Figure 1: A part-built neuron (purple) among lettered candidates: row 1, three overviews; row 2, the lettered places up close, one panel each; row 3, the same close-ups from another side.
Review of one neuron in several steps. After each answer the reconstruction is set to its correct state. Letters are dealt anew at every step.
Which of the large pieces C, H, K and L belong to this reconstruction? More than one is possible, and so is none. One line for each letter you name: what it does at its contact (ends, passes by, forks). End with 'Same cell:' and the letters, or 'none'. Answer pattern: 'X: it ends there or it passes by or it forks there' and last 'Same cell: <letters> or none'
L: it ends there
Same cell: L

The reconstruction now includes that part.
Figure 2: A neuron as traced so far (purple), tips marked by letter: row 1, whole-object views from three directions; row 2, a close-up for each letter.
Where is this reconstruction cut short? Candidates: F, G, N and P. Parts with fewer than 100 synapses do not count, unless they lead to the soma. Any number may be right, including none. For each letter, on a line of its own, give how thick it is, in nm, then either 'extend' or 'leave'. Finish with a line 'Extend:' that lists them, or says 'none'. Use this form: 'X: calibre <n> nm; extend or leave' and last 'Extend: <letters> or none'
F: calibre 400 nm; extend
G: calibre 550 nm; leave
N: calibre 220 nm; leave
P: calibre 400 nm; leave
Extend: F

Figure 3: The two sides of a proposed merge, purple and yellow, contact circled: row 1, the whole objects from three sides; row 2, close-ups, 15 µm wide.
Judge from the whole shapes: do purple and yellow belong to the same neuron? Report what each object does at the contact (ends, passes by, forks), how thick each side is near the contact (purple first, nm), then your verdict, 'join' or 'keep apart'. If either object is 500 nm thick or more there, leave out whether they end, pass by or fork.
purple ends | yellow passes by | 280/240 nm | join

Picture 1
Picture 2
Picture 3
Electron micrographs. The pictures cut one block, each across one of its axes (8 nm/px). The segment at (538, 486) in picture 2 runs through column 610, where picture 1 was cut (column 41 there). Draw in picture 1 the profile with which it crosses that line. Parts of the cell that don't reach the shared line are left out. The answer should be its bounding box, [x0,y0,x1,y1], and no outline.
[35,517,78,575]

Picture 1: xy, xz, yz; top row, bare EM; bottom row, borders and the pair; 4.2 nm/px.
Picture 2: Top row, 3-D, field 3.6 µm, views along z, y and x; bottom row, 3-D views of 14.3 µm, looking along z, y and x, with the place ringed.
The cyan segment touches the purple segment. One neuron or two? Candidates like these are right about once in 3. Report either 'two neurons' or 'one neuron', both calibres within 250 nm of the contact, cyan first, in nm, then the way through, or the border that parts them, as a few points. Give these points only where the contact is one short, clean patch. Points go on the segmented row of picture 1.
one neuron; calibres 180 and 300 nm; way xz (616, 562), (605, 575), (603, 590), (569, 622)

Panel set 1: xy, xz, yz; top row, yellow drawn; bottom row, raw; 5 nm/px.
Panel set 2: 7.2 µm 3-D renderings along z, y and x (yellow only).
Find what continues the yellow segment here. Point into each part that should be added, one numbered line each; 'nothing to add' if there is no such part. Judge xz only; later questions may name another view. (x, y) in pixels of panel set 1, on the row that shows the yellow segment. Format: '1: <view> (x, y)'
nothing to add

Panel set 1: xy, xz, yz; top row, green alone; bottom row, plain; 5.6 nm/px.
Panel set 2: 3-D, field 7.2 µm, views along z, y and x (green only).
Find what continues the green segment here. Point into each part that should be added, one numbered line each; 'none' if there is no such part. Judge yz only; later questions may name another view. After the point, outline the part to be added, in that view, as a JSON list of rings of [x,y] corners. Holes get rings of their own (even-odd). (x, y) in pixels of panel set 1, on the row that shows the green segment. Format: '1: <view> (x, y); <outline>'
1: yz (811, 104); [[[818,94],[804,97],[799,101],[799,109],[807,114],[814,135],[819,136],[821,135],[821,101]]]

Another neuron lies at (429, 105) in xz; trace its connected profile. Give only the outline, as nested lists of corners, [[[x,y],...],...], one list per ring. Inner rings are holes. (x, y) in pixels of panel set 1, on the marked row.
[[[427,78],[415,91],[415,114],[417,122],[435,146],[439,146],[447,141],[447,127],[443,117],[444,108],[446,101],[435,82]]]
---
▸ Problem to work on
Your job is to set down the whole listing a second time, exactly.

▸ Reply
Figure 1: A part-built neuron (purple) among lettered candidates: row 1, three overviews; row 2, the lettered places up close, one panel each; row 3, the same close-ups from another side.
Review of one neuron in several steps. After each answer the reconstruction is set to its correct state. Letters are dealt anew at every step.
Which of the large pieces C, H, K and L belong to this reconstruction? More than one is possible, and so is none. One line for each letter you name: what it does at its contact (ends, passes by, forks). End with 'Same cell:' and the letters, or 'none'. Answer pattern: 'X: it ends there or it passes by or it forks there' and last 'Same cell: <letters> or none'
L: it ends there
Same cell: L

The reconstruction now includes that part.
Figure 2: A neuron as traced so far (purple), tips marked by letter: row 1, whole-object views from three directions; row 2, a close-up for each letter.
Where is this reconstruction cut short? Candidates: F, G, N and P. Parts with fewer than 100 synapses do not count, unless they lead to the soma. Any number may be right, including none. For each letter, on a line of its own, give how thick it is, in nm, then either 'extend' or 'leave'. Finish with a line 'Extend:' that lists them, or says 'none'. Use this form: 'X: calibre <n> nm; extend or leave' and last 'Extend: <letters> or none'
F: calibre 400 nm; extend
G: calibre 550 nm; leave
N: calibre 220 nm; leave
P: calibre 400 nm; leave
Extend: F

Figure 3: The two sides of a proposed merge, purple and yellow, contact circled: row 1, the whole objects from three sides; row 2, close-ups, 15 µm wide.
Judge from the whole shapes: do purple and yellow belong to the same neuron? Report what each object does at the contact (ends, passes by, forks), how thick each side is near the contact (purple first, nm), then your verdict, 'join' or 'keep apart'. If either object is 500 nm thick or more there, leave out whether they end, pass by or fork.
purple ends | yellow passes by | 280/240 nm | join

Picture 1
Picture 2
Picture 3
Electron micrographs. The pictures cut one block, each across one of its axes (8 nm/px). The segment at (538, 486) in picture 2 runs through column 610, where picture 1 was cut (column 41 there). Draw in picture 1 the profile with which it crosses that line. Parts of the cell that don't reach the shared line are left out. The answer should be its bounding box, [x0,y0,x1,y1], and no outline.
[35,517,78,575]

Picture 1: xy, xz, yz; top row, bare EM; bottom row, borders and the pair; 4.2 nm/px.
Picture 2: Top row, 3-D, field 3.6 µm, views along z, y and x; bottom row, 3-D views of 14.3 µm, looking along z, y and x, with the place ringed.
The cyan segment touches the purple segment. One neuron or two? Candidates like these are right about once in 3. Report either 'two neurons' or 'one neuron', both calibres within 250 nm of the contact, cyan first, in nm, then the way through, or the border that parts them, as a few points. Give these points only where the contact is one short, clean patch. Points go on the segmented row of picture 1.
one neuron; calibres 180 and 300 nm; way xz (616, 562), (605, 575), (603, 590), (569, 622)

Panel set 1: xy, xz, yz; top row, yellow drawn; bottom row, raw; 5 nm/px.
Panel set 2: 7.2 µm 3-D renderings along z, y and x (yellow only).
Find what continues the yellow segment here. Point into each part that should be added, one numbered line each; 'nothing to add' if there is no such part. Judge xz only; later questions may name another view. (x, y) in pixels of panel set 1, on the row that shows the yellow segment. Format: '1: <view> (x, y)'
nothing to add

Panel set 1: xy, xz, yz; top row, green alone; bottom row, plain; 5.6 nm/px.
Panel set 2: 3-D, field 7.2 µm, views along z, y and x (green only).
Find what continues the green segment here. Point into each part that should be added, one numbered line each; 'none' if there is no such part. Judge yz only; later questions may name another view. After the point, outline the part to be added, in that view, as a JSON list of rings of [x,y] corners. Holes get rings of their own (even-odd). (x, y) in pixels of panel set 1, on the row that shows the green segment. Format: '1: <view> (x, y); <outline>'
1: yz (811, 104); [[[818,94],[804,97],[799,101],[799,109],[807,114],[814,135],[819,136],[821,135],[821,101]]]

Another neuron lies at (429, 105) in xz; trace its connected profile. Give only the outline, as nested lists of corners, [[[x,y],...],...], one list per ring. Inner rings are holes. (x, y) in pixels of panel set 1, on the marked row.
[[[427,78],[415,91],[415,114],[417,122],[435,146],[439,146],[447,141],[447,127],[443,117],[444,108],[446,101],[435,82]]]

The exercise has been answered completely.